First I got an email telling me of a fail event detected on my RAID device. Then 12 minutes later a second email this time from SMART monitoring complaining that one of my hard drives could not be opened. There is a difference between a failed to open device and a failed device situation.
So I verified these situations with the terminal. I verified the SMART monitoring report.
#smartctl -a /dev/questionable-device
I verified the status of the RAID array.
#mdadm –detail /dev/md0
I have a degraded array, one device is removed and faulty. The device is /dev/sdd. This is the 1TB hard
drive which is the oldest of the 4 I’m using.

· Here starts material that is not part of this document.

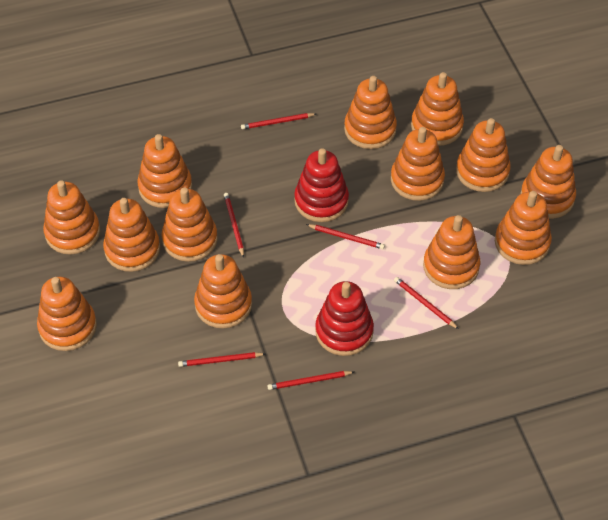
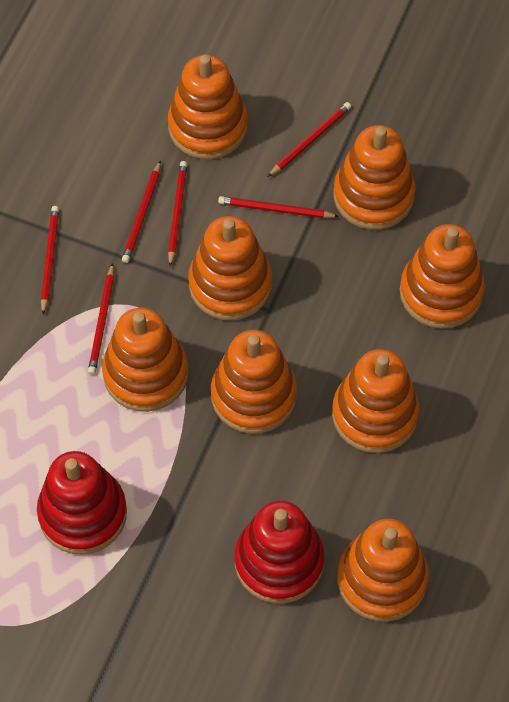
orange stacking toy: 13 -> 8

I opened the black box. I pulled the SATA cables and examined them for anything out of the ordinary. I put them back again. I opened the terminal to check if I have access to the hard drives.
#smartctl -a /dev/all-the-drives
I added the faulty drive to the RAID array with:
#mdadm –manage –add /dev/md0 /dev/faulty-drive
I checked the status of the RAID array.
donato@desktop:~$ cat /proc/mdstat
Personalities : [raid6] [raid5] [raid4] [linear] [multipath] [raid0] [raid1] [raid10]
md0 : active raid5 sdd sdb1 sdc1
1953260544 blocks super 1.2 level 5, 512k chunk, algorithm 2 [3/2] [UU_]
[=====>……………] recovery = 26.4% (257972512/976630272) finish=104.2min speed=114919K/sec
bitmap: 6/8 pages [24KB], 65536KB chunk
I guess this time it’s for real. The RAID array is rebuilding itself. Back to my monitoring station then.